Por sua vez, a Secretária Executiva do Ministério da Ciência, Tecnologia e Inovação (MCTI), Emília Maria Silva Ribeiro, disse que há um descompasso considerável entre o investimento público e privado na área. Para ela, o governo estadual e federal vem investindo recursos na área, mas as empresas brasileiras não estão engajadas e nem possuem a cultura de investir em pesquisa e inovação.
A representante do MCTI citou como avanço a tramitação dos marcos regulatórios da área de CT&I que estimulam o desenvolvimento científico, tecnológico e a inovação. Nesse caso, citou a promulgação da Emenda Constitucional (EC) 85 – que estimula o desenvolvimento da ciência, tecnologia e inovação – e a aprovação da lei que institui o novo Marco Legal da Biodiversidade.

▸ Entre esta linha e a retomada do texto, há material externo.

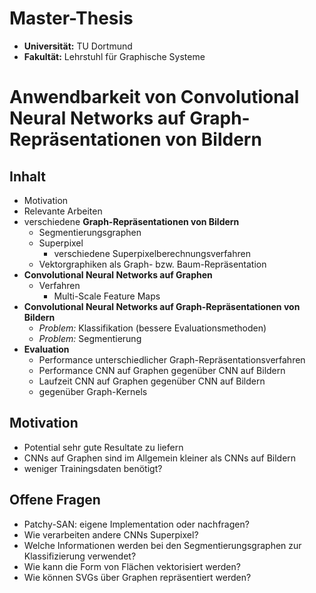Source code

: # Master-Thesis

* **Universität:** TU Dortmund
* **Fakultät:** Lehrstuhl für Graphische Systeme

# Anwendbarkeit von Convolutional Neural Networks auf Graph-Repräsentationen von Bildern

## Inhalt

* Motivation
* Relevante Arbeiten
* verschiedene **Graph-Repräsentationen von Bildern**
  * Segmentierungsgraphen
  * Superpixel
    * verschiedene Superpixelberechnungsverfahren
  * Vektorgraphiken als Graph- bzw. Baum-Repräsentation
* **Convolutional Neural Networks auf Graphen**
  * Verfahren
    * Multi-Scale Feature Maps
* **Convolutional Neural Networks auf Graph-Repräsentationen von Bildern**
  * *Problem:* Klassifikation (bessere Evaluationsmethoden)
  * *Problem:* Segmentierung
* **Evaluation**
  * Performance unterschiedlicher Graph-Repräsentationsverfahren
  * Performance CNN auf Graphen gegenüber CNN auf Bildern
  * Laufzeit CNN auf Graphen gegenüber CNN auf Bildern
  * gegenüber Graph-Kernels

## Motivation

* Potential sehr gute Resultate zu liefern
* CNNs auf Graphen sind im Allgemein kleiner als CNNs auf Bildern
* weniger Trainingsdaten benötigt?

## Offene Fragen

* Patchy-SAN: eigene Implementation oder nachfragen?
* Wie verarbeiten andere CNNs Superpixel?
* Welche Informationen werden bei den Segmentierungsgraphen zur Klassifizierung verwendet?
* Wie kann die Form von Flächen vektorisiert werden?
* Wie können SVGs über Graphen repräsentiert werden?
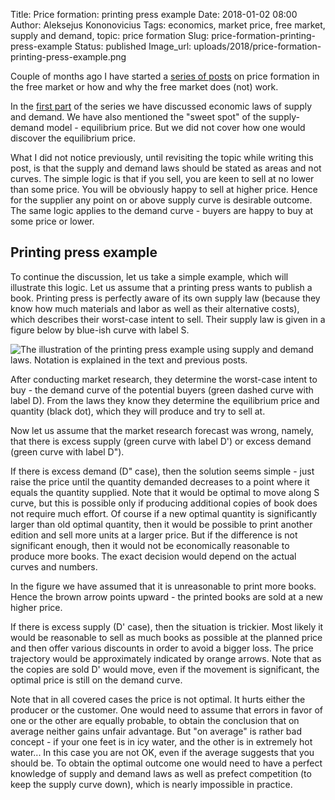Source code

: Title: Price formation: printing press example
Date: 2018-01-02 08:00
Author: Aleksejus Kononovicius
Tags: economics, market price, free market, supply and demand, topic: price formation
Slug: price-formation-printing-press-example
Status: published
Image_url: uploads/2018/price-formation-printing-press-example.png

Couple of months ago I have started a [series of posts](/tag/topic-price-formation/) on price formation in the free market or how and why the free market does (not) work.

In the [first part]({filename}/articles/2017/laws-of-supply-and-demand.md) of the series we have discussed economic laws of supply and demand. We have also mentioned the "sweet spot" of the supply-demand model - equilibrium price. But we did not cover how one would discover the equilibrium price.

What I did not notice previously, until revisiting the topic while writing this post, is that the supply and demand laws should be stated as areas and not curves. The simple logic is that if you sell, you are keen to sell at no lower than some price. You will be obviously happy to sell at higher price. Hence for the supplier any point on or above supply curve is desirable outcome. The same logic applies to the demand curve - buyers are happy to buy at some price or lower.<!--more-->

## Printing press example

To continue the discussion, let us take a simple example, which will illustrate this logic. Let us assume that a printing press wants to publish a book. Printing press is perfectly aware of its own supply law (because they know how much materials and labor as well as their alternative costs), which describes their worst-case intent to sell. Their supply law is given in a figure below by blue-ish curve with label S.

![The illustration of the printing press example using supply and demand laws. Notation is explained in the text and previous posts.]({static}/uploads/2018/price-formation-printing-press-example.png "The illustration of the printing press example using supply and demand laws. Notation is explained in the text and previous posts.")

After conducting market research, they determine the worst-case intent to buy - the demand curve of the potential buyers (green dashed curve with label D). From the laws they know they determine the equilibrium price and quantity (black dot), which they will produce and try to sell at.

Now let us assume that the market research forecast was wrong, namely, that there is excess supply (green curve with label D') or excess demand (green curve with label D").

If there is excess demand (D" case), then the solution seems simple - just raise the price until the quantity demanded decreases to a point where it equals the quantity supplied. Note that it would be optimal to move along S curve, but this is possible only if producing additional copies of book does not require much effort. Of course if a new optimal quantity is significantly larger than old optimal quantity, then it would be possible to print another edition and sell more units at a larger price. But if the difference is not significant enough, then it would not be economically reasonable to produce more books. The exact decision would depend on the actual curves and numbers.

In the figure we have assumed that it is unreasonable to print more books. Hence the brown arrow points upward - the printed books are sold at a new higher price.

If there is excess supply (D' case), then the situation is trickier. Most likely it would be reasonable to sell as much books as possible at the planned price and then offer various discounts in order to avoid a bigger loss. The price trajectory would be approximately indicated by orange arrows. Note that as the copies are sold D' would move, even if the movement is significant, the optimal price is still on the demand curve.

Note that in all covered cases the price is not optimal. It hurts either the producer or the customer. One would need to assume that errors in favor of one or the other are equally probable, to obtain the conclusion that on average neither gains unfair advantage. But "on average" is rather bad concept - if your one feet is in icy water, and the other is in extremely hot water... In this case you are not OK, even if the average suggests that you should be. To obtain the optimal outcome one would need to have a perfect knowledge of supply and demand laws as well as prefect competition (to keep the supply curve down), which is nearly impossible in practice.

Ribeiro acrescentou que o Ministério vem apoiando e acompanhando de perto propostas referentes à área de ciência e tecnologia, dentre as quais o PL 2177/2011. Esse projeto altera o modelo de atuação das instituições científicas e tecnológicas (ICT) públicas perante empresas e incentiva a participação de pesquisadores em projetos de pesquisa por intermédio de parcerias com o setor privado.

Perda de competitividade da indústria
Já o diretor de Educação e Tecnologia da Confederação Nacional da Indústria (CNI), Rafael Lucchesi Ramacciotti, lembrou que o Brasil vem perdendo competitividade no exterior em decorrência do “custo Brasil” e de dificuldades para competir. Disse que os países ricos têm investido consideravelmente em inovação e em ativos intangíveis (conhecimento), diante da facilidade no ambiente de negócios.
Segundo ele, quando a estrutura de dispêndio público é “bem encaixada” é possível alavancar muito o dispêndio privado.
“A China, Coreia, Japão, Alemanha e Estados Unidos conseguem alavancar os dispêndios públicos e privados de maneira mais clara. Isso assegura a participação de empresas globais de valor e a alavancagem no sistema nacional de inovação, estabelecendo uma rede cooperativa sistêmica entre esses países, gerando um ciclo virtuoso de desenvolvimento econômico e social”, declarou o representante da CNI.
Ainda que reconheça problemas “de intensidade nas estratégias empresariais”, o representante da CNI acrescentou que a natureza burocrática dos instrumentos de política pública no Brasil está distante do mundo empresarial e tem foco na lógica acadêmica.
Ramacciotti considera fundamental avançar na agenda de inovação. “O Brasil precisa aprimorar a relação entre empresas, universidades e ICTs.”
Dependência externa
Ao refletir o cenário, o senador Cristovam Buarque avaliou que se o País não conseguir dar um salto na área de ciência, tecnologia e inovação nos próximos 20 ou 30 anos, a dependência externa brasileira pelos importados será “um desastre”. “Hoje só vivemos se lá de fora mandarem remédios e equipamentos médicos. Só falamos ao telefone porque alguém inventou lá fora. E pelo ritmo que está, isso vai continuar assim”, analisou.